The technique of etching presents the artist with a very special challenge. With “Teltow, 1” he achieved a masterpiece. In contrast to drawings and woodcuts, his etching is filigree, rich in nuances, full of transparency and flooded with light. Here, too, reality is distorted in favor of expressive expression. The artist himself makes clear how novel and significant Feininger's work is: “I have finished the etching of Teltow church, have washed it off and it looks promising. I think I have started on a new line of works with this one, no amalgamation, pure graphic without picturesque addition [...] ".

Lyonel Feininger

Treptow on the Rega

1925
Pencil on wove paper (perforated at the upper margin and pierced by the artist)
8 1/8 x 5 1/2 inches (20,5 x 14,1 cm)


Our drawing was made in 1925, the year the Bauhaus in Weimar was closed. As in the previous year, Feininger spent this summer in Deep, which lies at the mouth of the Rega River in Pomerania on the Baltic Sea. He visited the nearby towns of Cammin, Greifenberg, Kolberg and "Treptow", among others.
Once again, this drawing shows how rich and artistically valuable Feininger's "nature notes" are. As a kind of affair of the artist's heart, they have fundamental significance for his oeuvre.

Über Lyonel Feininger

Born: 1871 in New York
Died: 1956 in New York

Lyonel Feininger was born in New York on 17 July 1871, the son of a concert violinist and a singer and pianist. In 1887, at the age of 16, he accompanied his parents on a concert tour to Europe. With his parents' permission, the young Feininger first attended drawing and painting classes at the Gewerbeschule in Hamburg. A year later he passed the entrance examination to the Königliche Kunst-Akademie in Berlin, where he studied from 1888 to 1892. In Berlin Feininger began working for newspapers and publishers early on, and the demand for his illustrations and caricatures was enormous. From 1905 onwards, Feininger increasingly devoted himself to printmaking methods, although the majority of his outstanding woodcuts were only produced between 1918-20, for which he is still celebrated today as the most important woodcutter of the 20th century.
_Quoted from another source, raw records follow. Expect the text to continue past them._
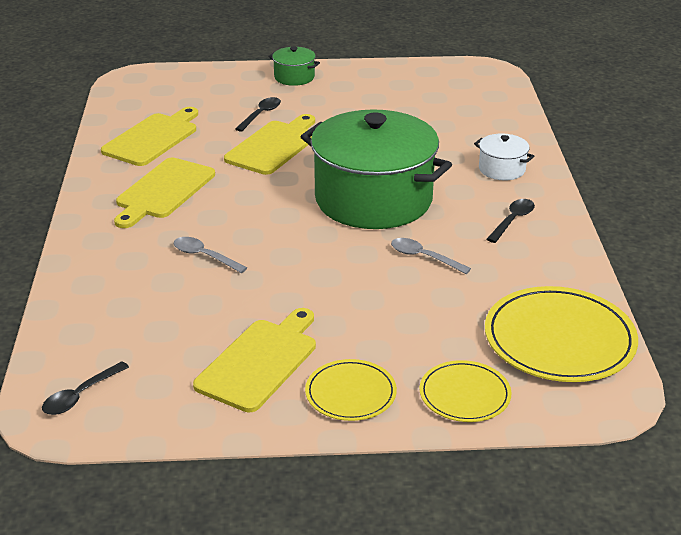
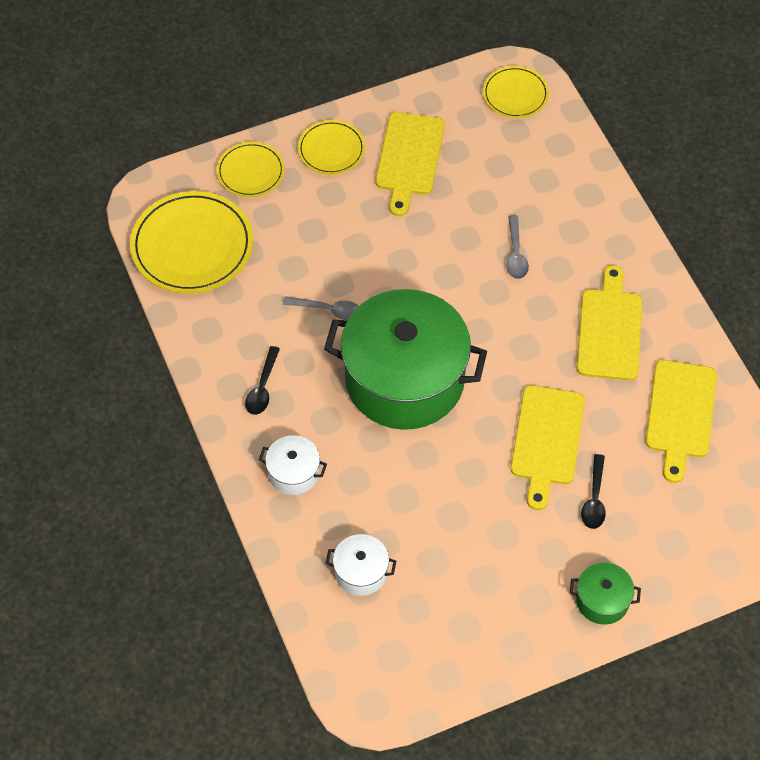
camera: 160 degrees right, 25 degrees up
(81, 395) = (515, 94): black spoon -> yellow plate
(205, 256) = (515, 254): grey spoon -> grey spoon turned 75 degrees clockwise
(466, 116) = (361, 572): none -> white pot

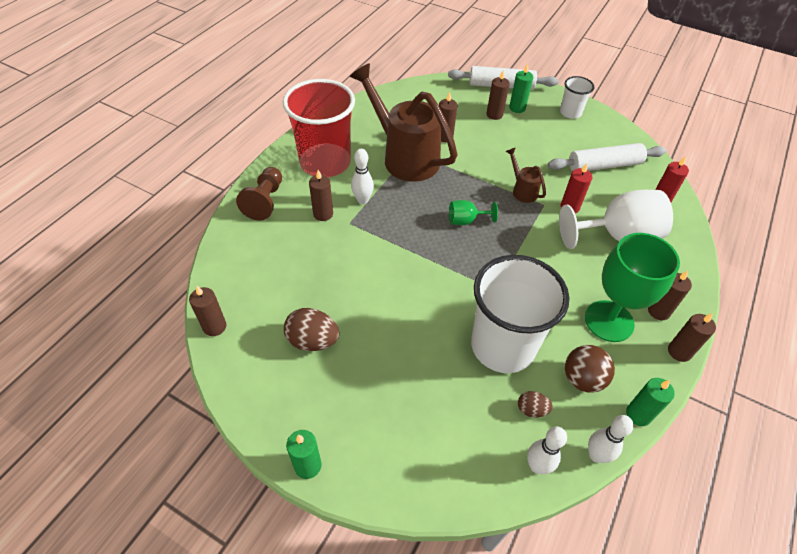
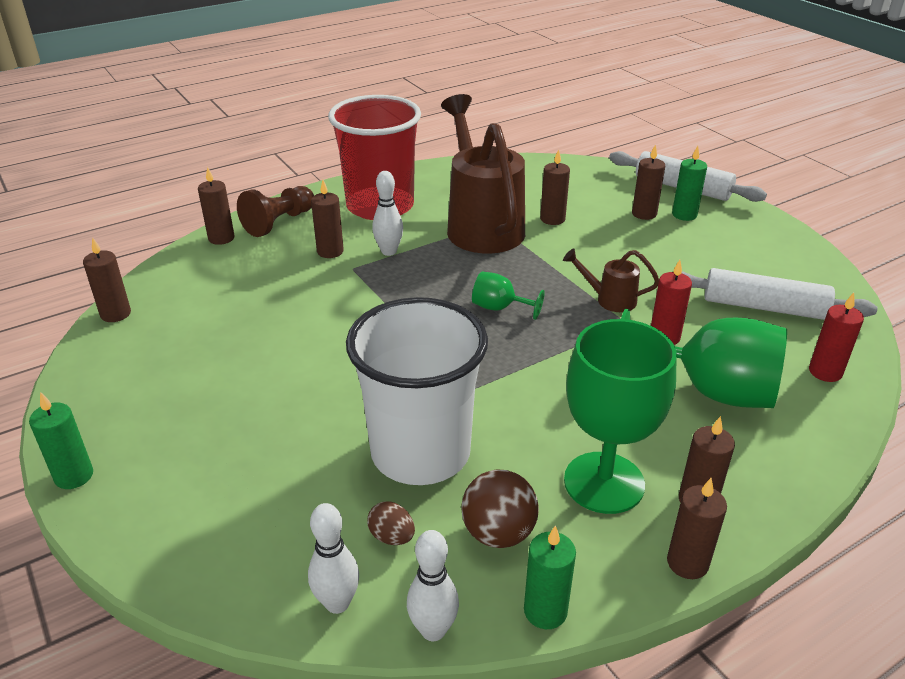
camera: 30 degrees right, 15 degrees down
(234, 230) = (221, 238): none -> brown candle
(313, 341) = (200, 362): brown egg -> none
(522, 190) = (610, 299): brown watering can -> brown watering can turned 75 degrees counterclockwise
(570, 112) = (763, 238): white cup -> none
(617, 236) = (710, 390): white goblet -> green goblet

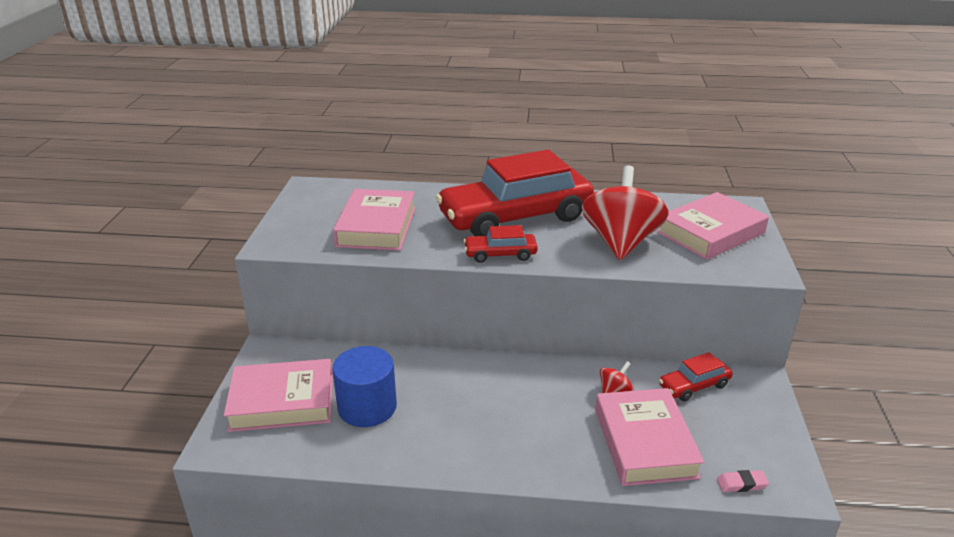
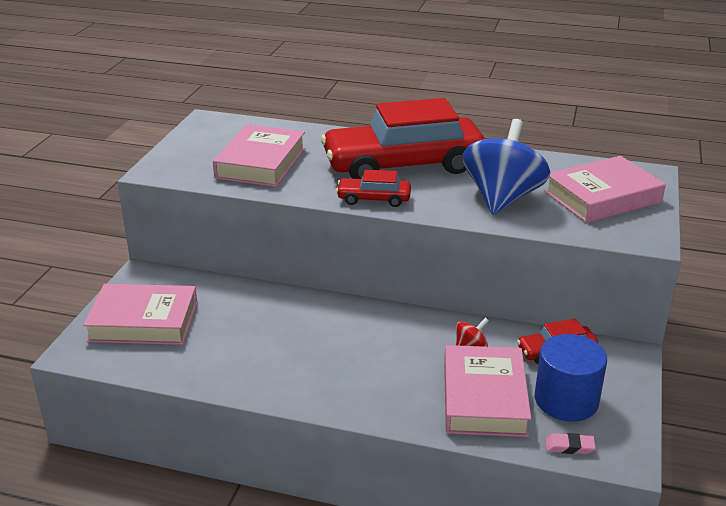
camera: 10 degrees right, 0 degrees up
(367, 407) = (221, 335): blue cylinder -> blue cylinder (566, 400)
(620, 242) = (502, 198): red spinning top -> blue spinning top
In 1907 he made his first attempts at oil painting, which initially still had a distinctly Impressionist-Naturalist tinge. Feininger's path from sought-after caricaturist to artist was a constant experimentation with a wide variety of techniques and artistic means of expression and was only to be steered in a groundbreaking direction for him by a Cubist experience in Paris in 1911: Impressions of nature had to be "inwardly transformed and crystallised [!]", he stated in a letter to his second wife Julia as early as 1907 - an attitude that would later lead to geometrically reduced imagery. And it ushered in a decisive artistic chapter for which the artist is still admired today: to make the world crystalline. In 1917, his first solo exhibition took place in the Berlin gallery "Der Sturm", and two years later he was one of the first masters Walter Gropius appointed to the Bauhaus in 1919. In the same year, as a master for the graphic workshop, Feininger produced his famous title woodcut "Cathedral" for the "Bauhaus Manifesto". From 1926 to 1933, Feininger lived in Dessau. After the Bauhaus relocation, he was still a master craftsman, but without teaching duties. In 1926 he forms the group "The Blue Four" with Klee, Kandinsky and Jawlensky. In 1929-31 he produced the iconic Halle pictures. In 1937 Feininger leaves Germany and returns to the country of his birth. About 400 of his works are confiscated by the National Socialists as "degenerate". In 1947 Feininger became president of the Federation of American Painters and Sculptors. Lyonel Feininger died in New York City on 13 January 1956.